Toyota Venza Performance
Toyota’s Synergy hybrid system is the best selling in the world. Launched in the Prius, it has since spread to nearly every Toyota model. In the Venza, the system comprises a 2.5-liter four-cylinder gas engine and three electric motors, including one mounted to the rear where it sends up to 80 percent of the power to the rear wheels as needed. Thus, the Venza isn’t a conventional all-wheel-drive system that uses a center differential to shuttle power rearward. Instead, the electric motor kicks in to distribute power more efficiently when the roads are slick or wet.

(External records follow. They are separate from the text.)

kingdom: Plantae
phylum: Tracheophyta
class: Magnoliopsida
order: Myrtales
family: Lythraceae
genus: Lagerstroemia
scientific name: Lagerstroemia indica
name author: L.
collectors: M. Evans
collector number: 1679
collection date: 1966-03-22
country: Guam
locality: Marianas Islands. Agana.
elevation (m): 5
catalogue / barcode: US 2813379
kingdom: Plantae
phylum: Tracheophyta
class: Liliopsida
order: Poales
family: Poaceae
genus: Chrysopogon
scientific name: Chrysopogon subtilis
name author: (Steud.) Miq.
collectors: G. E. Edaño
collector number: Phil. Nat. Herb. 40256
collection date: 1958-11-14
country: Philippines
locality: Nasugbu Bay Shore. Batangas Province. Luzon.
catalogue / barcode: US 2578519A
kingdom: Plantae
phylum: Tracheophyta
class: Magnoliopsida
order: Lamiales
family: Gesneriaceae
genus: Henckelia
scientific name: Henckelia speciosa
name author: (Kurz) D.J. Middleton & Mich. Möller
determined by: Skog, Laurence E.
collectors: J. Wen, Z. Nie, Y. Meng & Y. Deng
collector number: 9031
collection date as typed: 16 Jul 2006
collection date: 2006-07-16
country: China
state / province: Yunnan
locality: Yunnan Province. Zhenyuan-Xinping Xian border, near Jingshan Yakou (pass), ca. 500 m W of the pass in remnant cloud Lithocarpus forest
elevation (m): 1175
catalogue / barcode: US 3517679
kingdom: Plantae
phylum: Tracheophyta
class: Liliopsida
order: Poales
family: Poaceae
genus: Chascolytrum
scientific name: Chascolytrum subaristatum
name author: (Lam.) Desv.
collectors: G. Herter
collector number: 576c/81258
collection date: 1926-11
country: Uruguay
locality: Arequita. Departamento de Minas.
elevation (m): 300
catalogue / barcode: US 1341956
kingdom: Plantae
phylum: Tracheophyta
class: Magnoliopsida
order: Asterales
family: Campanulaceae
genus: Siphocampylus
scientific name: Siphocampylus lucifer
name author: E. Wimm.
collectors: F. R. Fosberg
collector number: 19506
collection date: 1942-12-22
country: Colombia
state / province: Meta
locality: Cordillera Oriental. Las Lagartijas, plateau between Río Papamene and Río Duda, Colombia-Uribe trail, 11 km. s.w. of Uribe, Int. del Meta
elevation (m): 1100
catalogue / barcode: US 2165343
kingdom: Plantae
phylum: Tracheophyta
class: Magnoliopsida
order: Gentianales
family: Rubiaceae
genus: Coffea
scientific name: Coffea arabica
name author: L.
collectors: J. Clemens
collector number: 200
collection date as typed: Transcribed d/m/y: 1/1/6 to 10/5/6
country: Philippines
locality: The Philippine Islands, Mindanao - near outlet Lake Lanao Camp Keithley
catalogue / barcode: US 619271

Although the gas engine is relatively small and not turbocharged, the added benefit of the electric motors combines for 219 horsepower. Moreover, this arrangement is highly efficient, averaging 39 mpg. That’s about 10 mpg more than what most competitors claim, supplying the Venza with an ideal combination of power and efficiency.
We found the Venza a decent performer all around. On ignition, this crossover is silent as the electric motor activates first. It’s only under firm acceleration when the engine comes on, which steadily moves the crossover forward with authority. We found the steering firm and the handling engaging.
The only gripe we had was with the squishy brakes – they are designed that way as regenerative braking captures kinetic energy to supply electricity to the battery. In layman’s terms, the brakes become a power generator too.
Toyota Venza Considerations
We think Toyota did a remarkable job with the latest Venza, by delivering a stylish model, filled with tech and safety features, and efficient. The standard all-wheel drive gives the Venza an edge. That the base model comes well-equipped means that it will cost you under $35,000, a reasonable cost to acquire one.